Disclaimer and conclusion
I am not a lawyer, so just to be clear, all the above is according to my understanding, interpretations and beliefs on the topic and the presented source material, and to be considered only an opinion. Also I write from Hungary so even though I am using the English language, I might misinterpret some of the terms used, and even if not they are likely to be applicable only in certain jurisdictions. I am not even well-versed in the Hungarian aspects of the subject. So I am urging you to seek authorized legal help if you want to, because I cannot be held liable for my opinions.

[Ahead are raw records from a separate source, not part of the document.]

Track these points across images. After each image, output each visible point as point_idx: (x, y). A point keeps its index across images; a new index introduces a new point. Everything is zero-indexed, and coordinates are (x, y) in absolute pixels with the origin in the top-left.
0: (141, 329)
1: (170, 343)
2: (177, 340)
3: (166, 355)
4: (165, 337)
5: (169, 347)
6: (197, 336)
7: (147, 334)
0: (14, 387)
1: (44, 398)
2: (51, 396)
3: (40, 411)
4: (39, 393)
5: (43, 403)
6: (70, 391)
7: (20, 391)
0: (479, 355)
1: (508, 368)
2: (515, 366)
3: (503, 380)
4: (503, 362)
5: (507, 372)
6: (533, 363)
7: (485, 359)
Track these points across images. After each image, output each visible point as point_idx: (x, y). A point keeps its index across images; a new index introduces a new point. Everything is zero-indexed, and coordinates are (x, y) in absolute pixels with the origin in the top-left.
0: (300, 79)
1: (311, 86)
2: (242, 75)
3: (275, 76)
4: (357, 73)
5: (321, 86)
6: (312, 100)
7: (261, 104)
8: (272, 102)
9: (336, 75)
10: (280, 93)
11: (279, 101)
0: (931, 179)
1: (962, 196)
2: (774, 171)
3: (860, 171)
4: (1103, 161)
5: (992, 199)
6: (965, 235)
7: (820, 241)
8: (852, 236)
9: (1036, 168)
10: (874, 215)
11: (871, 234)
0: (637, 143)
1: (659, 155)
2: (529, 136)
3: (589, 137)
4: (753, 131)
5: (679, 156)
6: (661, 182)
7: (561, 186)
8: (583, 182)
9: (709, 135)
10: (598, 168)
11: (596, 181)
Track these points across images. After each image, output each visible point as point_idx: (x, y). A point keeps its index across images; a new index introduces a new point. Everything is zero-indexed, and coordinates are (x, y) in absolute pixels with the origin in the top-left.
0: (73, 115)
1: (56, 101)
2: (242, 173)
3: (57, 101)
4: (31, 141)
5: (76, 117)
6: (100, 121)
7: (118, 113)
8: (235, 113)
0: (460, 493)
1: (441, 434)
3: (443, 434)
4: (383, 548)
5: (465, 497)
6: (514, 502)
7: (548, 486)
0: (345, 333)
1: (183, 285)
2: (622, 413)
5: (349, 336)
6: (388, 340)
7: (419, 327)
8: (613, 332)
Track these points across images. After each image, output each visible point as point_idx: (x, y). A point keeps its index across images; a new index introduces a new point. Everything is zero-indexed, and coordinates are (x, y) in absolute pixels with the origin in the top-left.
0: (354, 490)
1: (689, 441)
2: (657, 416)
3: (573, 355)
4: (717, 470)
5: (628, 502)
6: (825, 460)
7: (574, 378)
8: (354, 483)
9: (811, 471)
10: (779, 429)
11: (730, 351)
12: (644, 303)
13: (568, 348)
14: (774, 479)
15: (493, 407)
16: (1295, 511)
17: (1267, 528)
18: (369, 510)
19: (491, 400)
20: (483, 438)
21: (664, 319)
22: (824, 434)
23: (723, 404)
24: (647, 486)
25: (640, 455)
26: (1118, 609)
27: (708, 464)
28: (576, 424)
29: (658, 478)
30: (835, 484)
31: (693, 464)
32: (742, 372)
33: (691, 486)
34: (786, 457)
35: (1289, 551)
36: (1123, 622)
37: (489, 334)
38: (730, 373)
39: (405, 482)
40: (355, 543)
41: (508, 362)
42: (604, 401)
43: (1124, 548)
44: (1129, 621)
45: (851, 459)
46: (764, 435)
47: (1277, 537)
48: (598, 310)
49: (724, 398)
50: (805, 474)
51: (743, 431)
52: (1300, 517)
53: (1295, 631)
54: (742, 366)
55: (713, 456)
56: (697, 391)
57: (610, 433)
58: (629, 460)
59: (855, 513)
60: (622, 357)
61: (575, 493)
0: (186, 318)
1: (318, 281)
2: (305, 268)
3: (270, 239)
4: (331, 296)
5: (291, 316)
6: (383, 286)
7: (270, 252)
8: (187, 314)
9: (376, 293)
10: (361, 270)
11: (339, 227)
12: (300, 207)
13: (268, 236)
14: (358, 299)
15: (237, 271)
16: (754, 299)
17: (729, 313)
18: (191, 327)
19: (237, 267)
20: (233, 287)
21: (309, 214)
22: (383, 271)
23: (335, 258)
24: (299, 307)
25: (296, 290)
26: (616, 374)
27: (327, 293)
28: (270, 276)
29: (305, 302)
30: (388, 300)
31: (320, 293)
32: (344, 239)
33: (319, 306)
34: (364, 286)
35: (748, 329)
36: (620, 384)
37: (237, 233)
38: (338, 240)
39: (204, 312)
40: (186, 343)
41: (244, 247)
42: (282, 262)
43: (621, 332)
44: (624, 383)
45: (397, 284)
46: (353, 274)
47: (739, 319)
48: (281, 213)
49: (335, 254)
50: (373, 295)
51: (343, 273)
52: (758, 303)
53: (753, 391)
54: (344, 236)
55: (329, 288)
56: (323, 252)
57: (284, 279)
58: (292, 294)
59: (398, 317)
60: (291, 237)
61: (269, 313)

That been said, it is also my opinion that there are billions of people living around the world dealing with software, who are also not lawyers and generally do not have the financial means for consulting one on every occasion. That is why we have these fine licenses preconstructed so we just have to select the right one from them. For the sake of the users and fellow programmers, yourself included, try studying up on these options and make conscious decisions when you choose to use or publish a piece of code. It does worth the effort.